Task: Could you report every line of the listing below that holds the word "down"?

Input records:
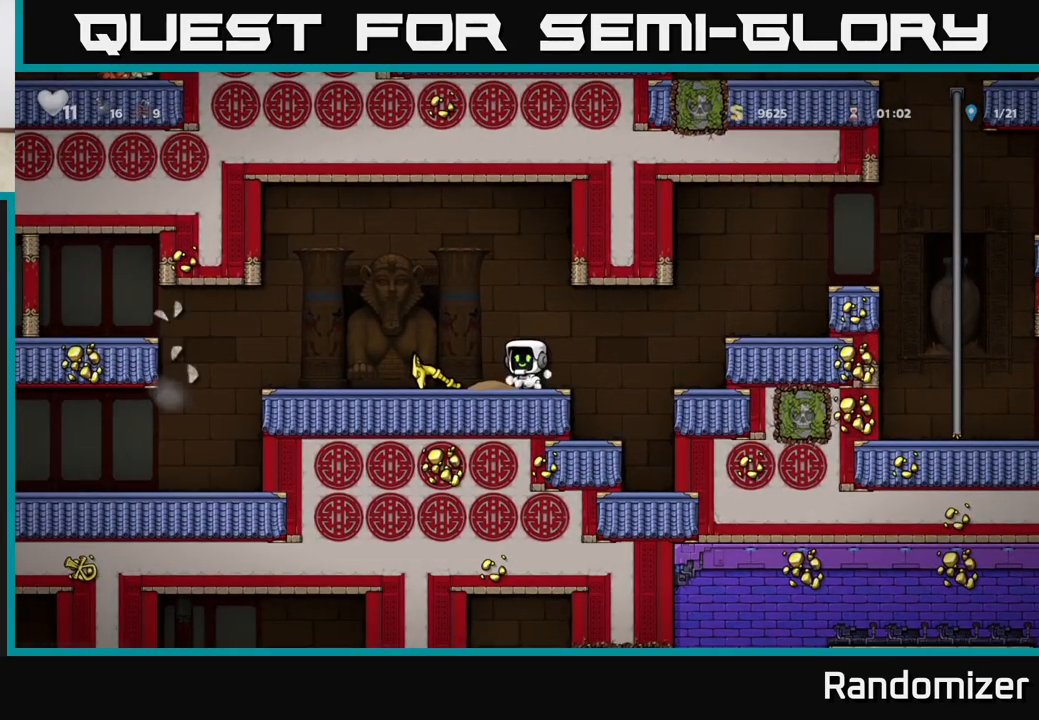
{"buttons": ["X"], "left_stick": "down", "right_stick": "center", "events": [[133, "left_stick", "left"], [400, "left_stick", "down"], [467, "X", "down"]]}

--

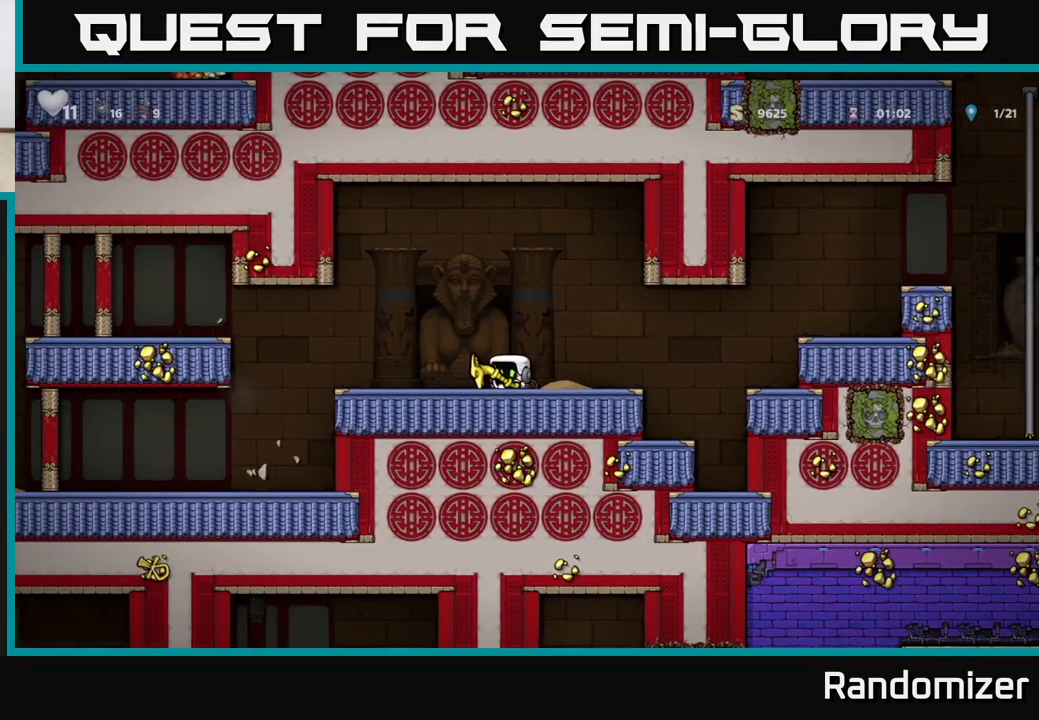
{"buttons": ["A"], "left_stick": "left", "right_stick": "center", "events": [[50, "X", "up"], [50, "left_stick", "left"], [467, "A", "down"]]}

--

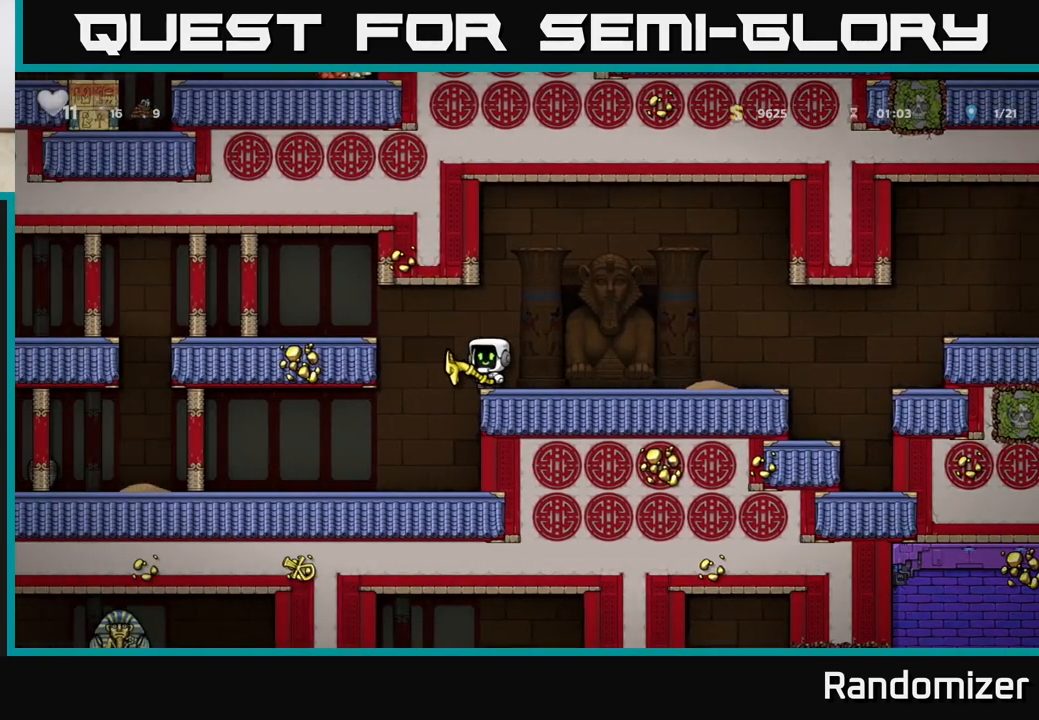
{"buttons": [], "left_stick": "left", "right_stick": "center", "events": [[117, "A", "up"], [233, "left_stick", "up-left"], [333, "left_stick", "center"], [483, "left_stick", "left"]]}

Answer box:
{"buttons": ["X"], "left_stick": "down", "right_stick": "center", "events": [[133, "left_stick", "left"], [400, "left_stick", "down"], [467, "X", "down"]]}
{"buttons": ["A"], "left_stick": "left", "right_stick": "center", "events": [[50, "X", "up"], [50, "left_stick", "left"], [467, "A", "down"]]}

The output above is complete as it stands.